Cao narrates certain aspects of contemporary China and Chineseness, but again, there are two kinds of narration. You can either plainly describe something, or you can unpack and understand (or deconstruct) it and narrate it in a way that most strongly highlights why and how it is what it is. Underprivileged Chinese immigrants surviving in a suspended place called Chinatown may be a strange and telling global reality, but how do we narrate this reality in a way that can actually show the hows and whys, rather than just placing it in front of an audience? Sweatshops are terrible, and cosplay is unique, migrant workers suffer, etc.; we know this, and we might want the artist, or the critic, to take us one step further than a repetitive display of common apologetic knowledge and face value symbols.

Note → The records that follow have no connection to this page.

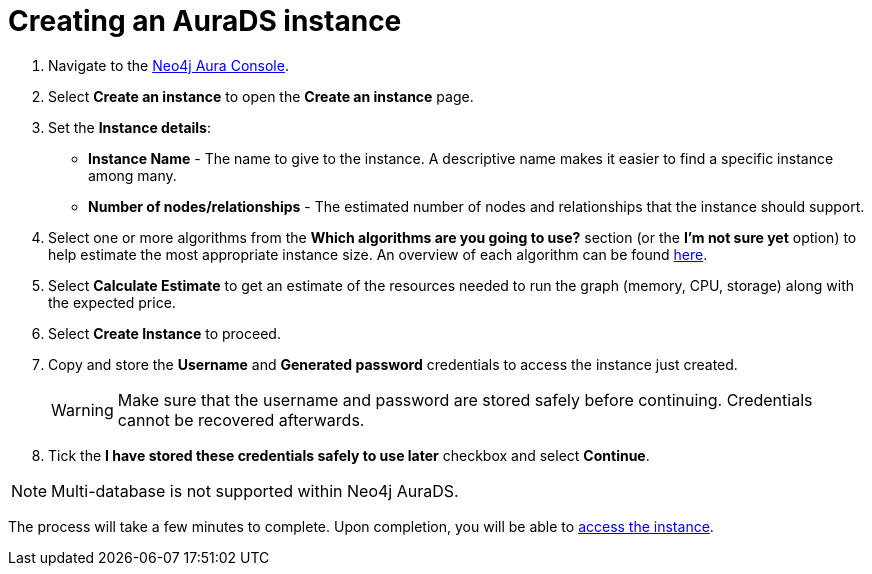 [[aurads-create]]
= Creating an AuraDS instance
:description: This page describes how to create a Neo4j AuraDS instance.

. Navigate to the https://console.neo4j.io/[Neo4j Aura Console].
. Select *Create an instance* to open the *Create an instance* page.
. Set the *Instance details*:
* *Instance Name* - The name to give to the instance. A descriptive name makes it easier to find a specific instance among many.
* *Number of nodes/relationships* - The estimated number of nodes and relationships that the instance should support.
. Select one or more algorithms from the *Which algorithms are you going to use?* section (or the *I'm not sure yet* option) to help estimate the most appropriate instance size. An overview of each algorithm can be found https://neo4j.com/docs/graph-data-science/current/algorithms/[here].
. Select *Calculate Estimate* to get an estimate of the resources needed to run the graph (memory, CPU, storage) along with the expected price.
. Select *Create Instance* to proceed.
. Copy and store the *Username* and *Generated password* credentials to access the instance just created.
+
WARNING: Make sure that the username and password are stored safely before continuing. Credentials cannot be recovered afterwards.
+
. Tick the *I have stored these credentials safely to use later* checkbox and select *Continue*.

[NOTE]
====
Multi-database is not supported within Neo4j AuraDS.
====

The process will take a few minutes to complete. Upon completion, you will be able to xref:aurads/getting-started/access.adoc[access the instance].

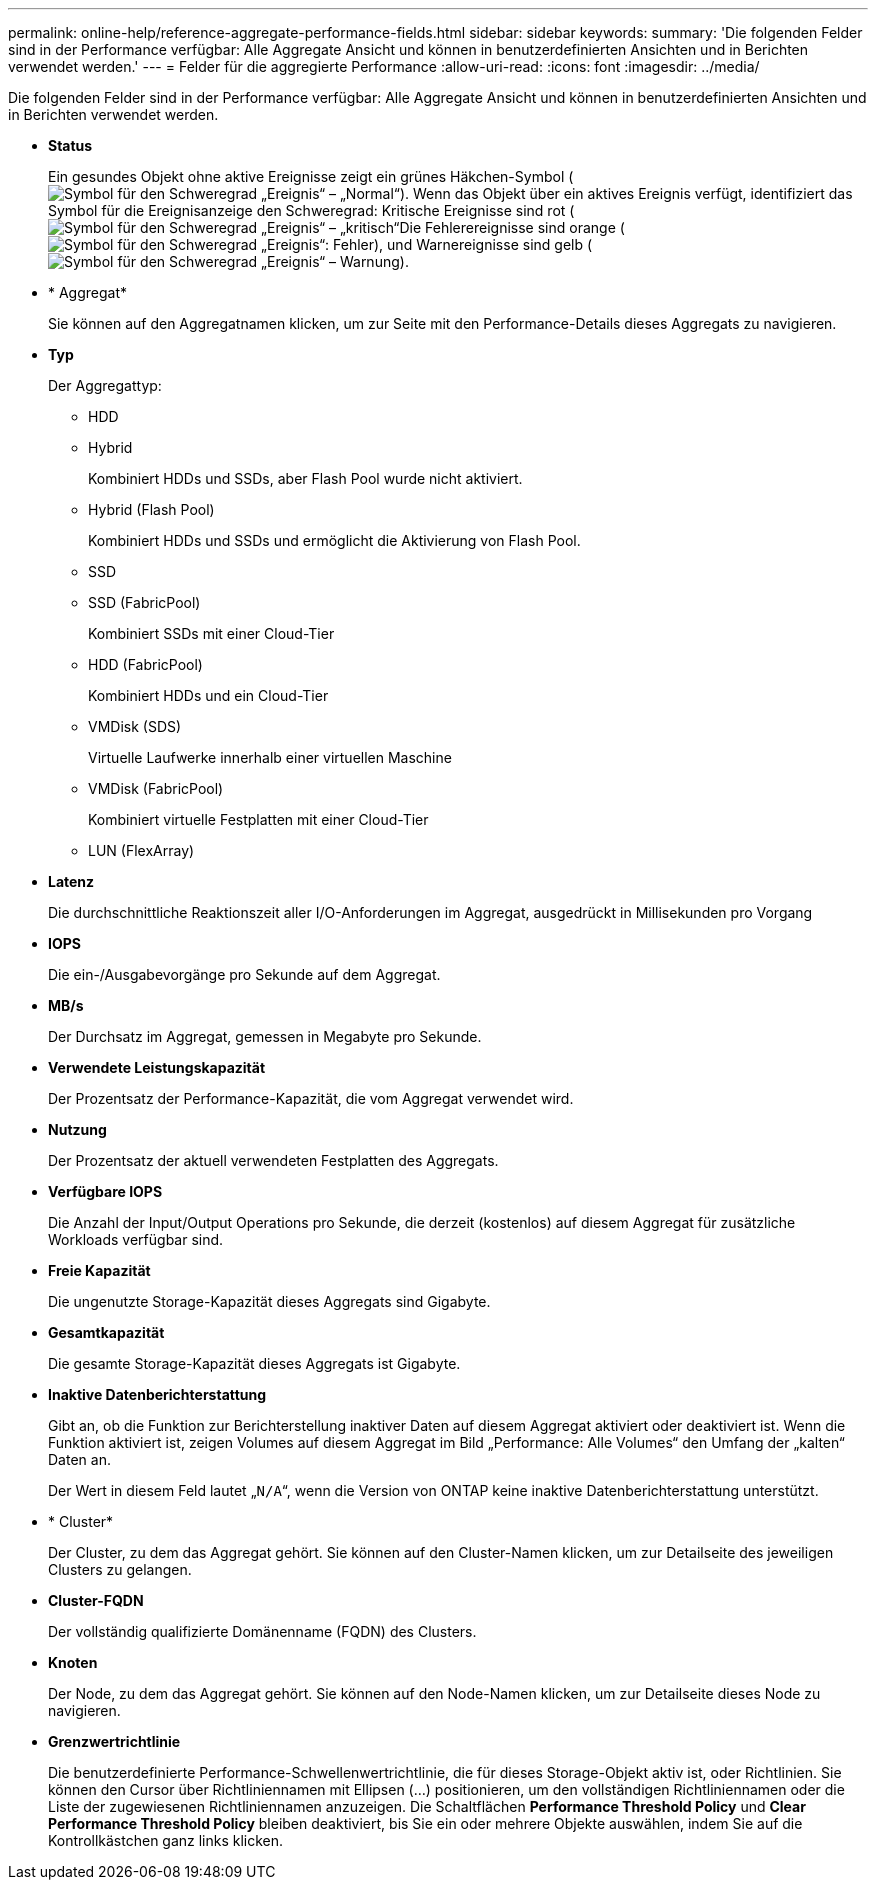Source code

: ---
permalink: online-help/reference-aggregate-performance-fields.html 
sidebar: sidebar 
keywords:  
summary: 'Die folgenden Felder sind in der Performance verfügbar: Alle Aggregate Ansicht und können in benutzerdefinierten Ansichten und in Berichten verwendet werden.' 
---
= Felder für die aggregierte Performance
:allow-uri-read: 
:icons: font
:imagesdir: ../media/


[role="lead"]
Die folgenden Felder sind in der Performance verfügbar: Alle Aggregate Ansicht und können in benutzerdefinierten Ansichten und in Berichten verwendet werden.

* *Status*
+
Ein gesundes Objekt ohne aktive Ereignisse zeigt ein grünes Häkchen-Symbol (image:../media/sev-normal-um60.png["Symbol für den Schweregrad „Ereignis“ – „Normal“"]). Wenn das Objekt über ein aktives Ereignis verfügt, identifiziert das Symbol für die Ereignisanzeige den Schweregrad: Kritische Ereignisse sind rot (image:../media/sev-critical-um60.png["Symbol für den Schweregrad „Ereignis“ – „kritisch“"]Die Fehlerereignisse sind orange (image:../media/sev-error-um60.png["Symbol für den Schweregrad „Ereignis“: Fehler"]), und Warnereignisse sind gelb (image:../media/sev-warning-um60.png["Symbol für den Schweregrad „Ereignis“ – Warnung"]).

* * Aggregat*
+
Sie können auf den Aggregatnamen klicken, um zur Seite mit den Performance-Details dieses Aggregats zu navigieren.

* *Typ*
+
Der Aggregattyp:

+
** HDD
** Hybrid
+
Kombiniert HDDs und SSDs, aber Flash Pool wurde nicht aktiviert.

** Hybrid (Flash Pool)
+
Kombiniert HDDs und SSDs und ermöglicht die Aktivierung von Flash Pool.

** SSD
** SSD (FabricPool)
+
Kombiniert SSDs mit einer Cloud-Tier

** HDD (FabricPool)
+
Kombiniert HDDs und ein Cloud-Tier

** VMDisk (SDS)
+
Virtuelle Laufwerke innerhalb einer virtuellen Maschine

** VMDisk (FabricPool)
+
Kombiniert virtuelle Festplatten mit einer Cloud-Tier

** LUN (FlexArray)


* *Latenz*
+
Die durchschnittliche Reaktionszeit aller I/O-Anforderungen im Aggregat, ausgedrückt in Millisekunden pro Vorgang

* *IOPS*
+
Die ein-/Ausgabevorgänge pro Sekunde auf dem Aggregat.

* *MB/s*
+
Der Durchsatz im Aggregat, gemessen in Megabyte pro Sekunde.

* *Verwendete Leistungskapazität*
+
Der Prozentsatz der Performance-Kapazität, die vom Aggregat verwendet wird.

* *Nutzung*
+
Der Prozentsatz der aktuell verwendeten Festplatten des Aggregats.

* *Verfügbare IOPS*
+
Die Anzahl der Input/Output Operations pro Sekunde, die derzeit (kostenlos) auf diesem Aggregat für zusätzliche Workloads verfügbar sind.

* *Freie Kapazität*
+
Die ungenutzte Storage-Kapazität dieses Aggregats sind Gigabyte.

* *Gesamtkapazität*
+
Die gesamte Storage-Kapazität dieses Aggregats ist Gigabyte.

* *Inaktive Datenberichterstattung*
+
Gibt an, ob die Funktion zur Berichterstellung inaktiver Daten auf diesem Aggregat aktiviert oder deaktiviert ist. Wenn die Funktion aktiviert ist, zeigen Volumes auf diesem Aggregat im Bild „Performance: Alle Volumes“ den Umfang der „kalten“ Daten an.

+
Der Wert in diesem Feld lautet „`N/A`“, wenn die Version von ONTAP keine inaktive Datenberichterstattung unterstützt.

* * Cluster*
+
Der Cluster, zu dem das Aggregat gehört. Sie können auf den Cluster-Namen klicken, um zur Detailseite des jeweiligen Clusters zu gelangen.

* *Cluster-FQDN*
+
Der vollständig qualifizierte Domänenname (FQDN) des Clusters.

* *Knoten*
+
Der Node, zu dem das Aggregat gehört. Sie können auf den Node-Namen klicken, um zur Detailseite dieses Node zu navigieren.

* *Grenzwertrichtlinie*
+
Die benutzerdefinierte Performance-Schwellenwertrichtlinie, die für dieses Storage-Objekt aktiv ist, oder Richtlinien. Sie können den Cursor über Richtliniennamen mit Ellipsen (...) positionieren, um den vollständigen Richtliniennamen oder die Liste der zugewiesenen Richtliniennamen anzuzeigen. Die Schaltflächen *Performance Threshold Policy* und *Clear Performance Threshold Policy* bleiben deaktiviert, bis Sie ein oder mehrere Objekte auswählen, indem Sie auf die Kontrollkästchen ganz links klicken.


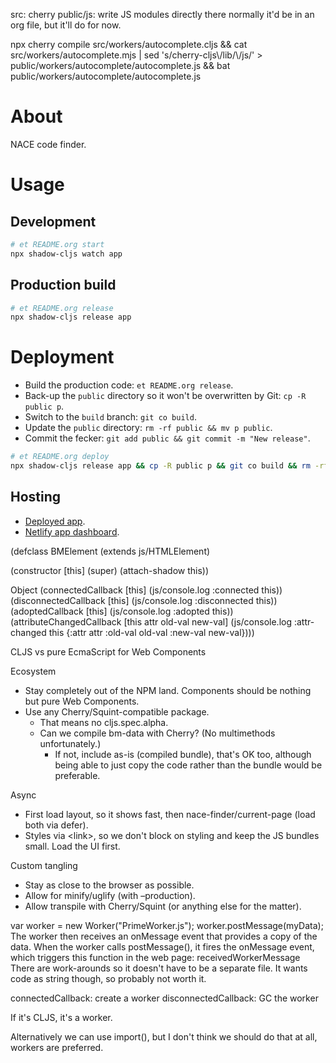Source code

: src: cherry
public/js: write JS modules directly there
  normally it'd be in an org file, but it'll do for now.

npx cherry compile src/workers/autocomplete.cljs && cat src/workers/autocomplete.mjs | sed 's/cherry-cljs\/lib/\/js/' > public/workers/autocomplete/autocomplete.js && bat public/workers/autocomplete/autocomplete.js

* About

NACE code finder.

* Usage
** Development
#+name: start
#+begin_src sh :task yes :doc "Start a development server"
  # et README.org start
  npx shadow-cljs watch app
#+end_src

** Production build
#+name: release
#+begin_src sh :task yes :doc "Build the production JS"
  # et README.org release
  npx shadow-cljs release app
#+end_src

* Deployment
- Build the production code: ~et README.org release~.
- Back-up the ~public~ directory so it won't be overwritten by Git: ~cp -R public p~.
- Switch to the ~build~ branch: ~git co build~.
- Update the ~public~ directory: ~rm -rf public && mv p public~.
- Commit the fecker: ~git add public && git commit -m "New release"~.

#+name: deploy
#+begin_src sh :task yes :doc "Build & deploy"
  # et README.org deploy
  npx shadow-cljs release app && cp -R public p && git co build && rm -rf public && mv p public && gca WIP && git co -
#+end_src

** Hosting
- [[https://precious-creponne-1ffef4.netlify.app/][Deployed app]].
- [[https://app.netlify.com/sites/precious-creponne-1ffef4/overview][Netlify app dashboard]].



(defclass BMElement
  (extends js/HTMLElement)

  (constructor [this]
               (super)
               (attach-shadow this))

  Object
  (connectedCallback [this] (js/console.log :connected this))
  (disconnectedCallback [this] (js/console.log :disconnected this))
  (adoptedCallback [this] (js/console.log :adopted this))
  (attributeChangedCallback [this attr old-val new-val]
                            (js/console.log :attr-changed this
                                            {:attr attr :old-val old-val :new-val new-val})))



CLJS vs pure EcmaScript for Web Components

Ecosystem
- Stay completely out of the NPM land. Components should be nothing but pure Web Components.
- Use any Cherry/Squint-compatible package.
    - That means no cljs.spec.alpha.
    - Can we compile bm-data with Cherry? (No multimethods unfortunately.)
        - If not, include as-is (compiled bundle), that's OK too, although being able to just copy the code rather than the bundle would be preferable.

Async
- First load layout, so it shows fast, then nace-finder/current-page (load both via defer).
- Styles via <link>, so we don't block on styling and keep the JS bundles small. Load the UI first.

Custom tangling
- Stay as close to the browser as possible.
- Allow for minify/uglify (with --production).
- Allow transpile with Cherry/Squint (or anything else for the matter).

var worker = new Worker("PrimeWorker.js");
worker.postMessage(myData);
The worker then receives an onMessage event that provides a copy of the data.
When the worker calls postMessage(), it fires the onMessage event, which triggers this function in the web page:
receivedWorkerMessage
There are work-arounds so it doesn't have to be a separate file. It wants code as string though, so probably not worth it.

connectedCallback: create a worker
disconnectedCallback: GC the worker

If it's CLJS, it's a worker.

Alternatively we can use import(), but I don't think we should do that at all, workers are preferred.
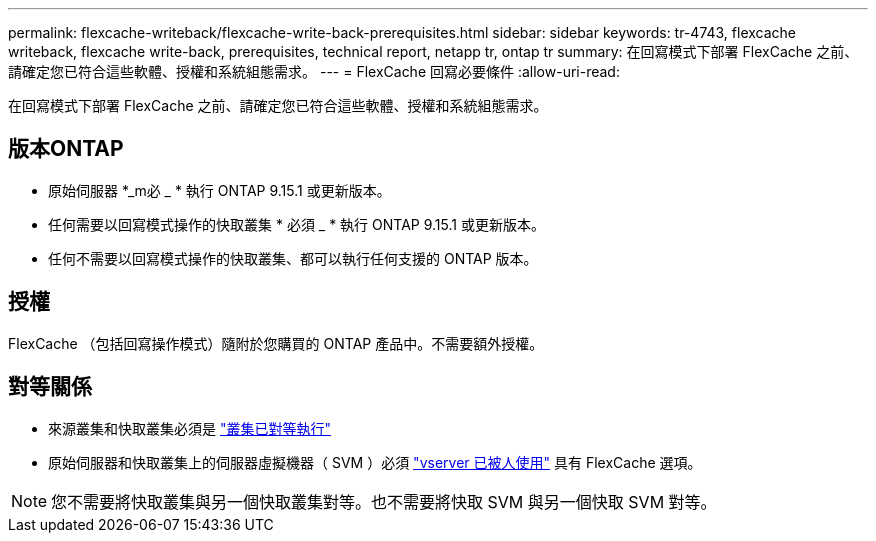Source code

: ---
permalink: flexcache-writeback/flexcache-write-back-prerequisites.html 
sidebar: sidebar 
keywords: tr-4743, flexcache writeback, flexcache write-back, prerequisites, technical report, netapp tr, ontap tr 
summary: 在回寫模式下部署 FlexCache 之前、請確定您已符合這些軟體、授權和系統組態需求。 
---
= FlexCache 回寫必要條件
:allow-uri-read: 


[role="lead"]
在回寫模式下部署 FlexCache 之前、請確定您已符合這些軟體、授權和系統組態需求。



== 版本ONTAP

* 原始伺服器 *_m必 _ * 執行 ONTAP 9.15.1 或更新版本。
* 任何需要以回寫模式操作的快取叢集 * 必須 _ * 執行 ONTAP 9.15.1 或更新版本。
* 任何不需要以回寫模式操作的快取叢集、都可以執行任何支援的 ONTAP 版本。




== 授權

FlexCache （包括回寫操作模式）隨附於您購買的 ONTAP 產品中。不需要額外授權。



== 對等關係

* 來源叢集和快取叢集必須是 link:../flexcache-writeback/flexcache-writeback-enable-task.html["叢集已對等執行"]
* 原始伺服器和快取叢集上的伺服器虛擬機器（ SVM ）必須 link:../flexcache-writeback/flexcache-writeback-enable-task.html["vserver 已被人使用"] 具有 FlexCache 選項。



NOTE: 您不需要將快取叢集與另一個快取叢集對等。也不需要將快取 SVM 與另一個快取 SVM 對等。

We find certain paradigms in terms of how critics write about Chinese artists with a global presence today—or even the ways in which critics help build this global persona for Chinese artists. For example, the way Pollack tells Cao’s story is similar to how critics portray Ai Weiwei’s public persona. China is a wronging communist political regime and a non-Western periphery, and the artist is often an outcast in this already exterior location—he or she doesn’t fit into the general Chinese artist community. The family has usually been uniquely affected by the Cultural Revolution in some way, and the artist is usually rebelling against certain aspects of communist China under globalization, which then renders he or she as an acute embodiment of China today. This kind of narrated spectacle seems more judgmental than critical, more exotic than universally relevant and, most importantly, more alienating than inspiring. It is the type of old school narration that takes China as a passive victim of unidirectional globalization from the center toward the periphery, and which oversimplifies the manifold layers underlying transnational and cross-cultural social formations.
This retrospective didn’t speak substance, nor did the previews help. It would appear that many significant contemporary ideas and critiques are mentioned and presented, yet these are not analyzed or taken to critical levels that have been more carefully thought through. It all seems to be a self-sustaining cycle of face value symbols—in this sense, definitely numbing.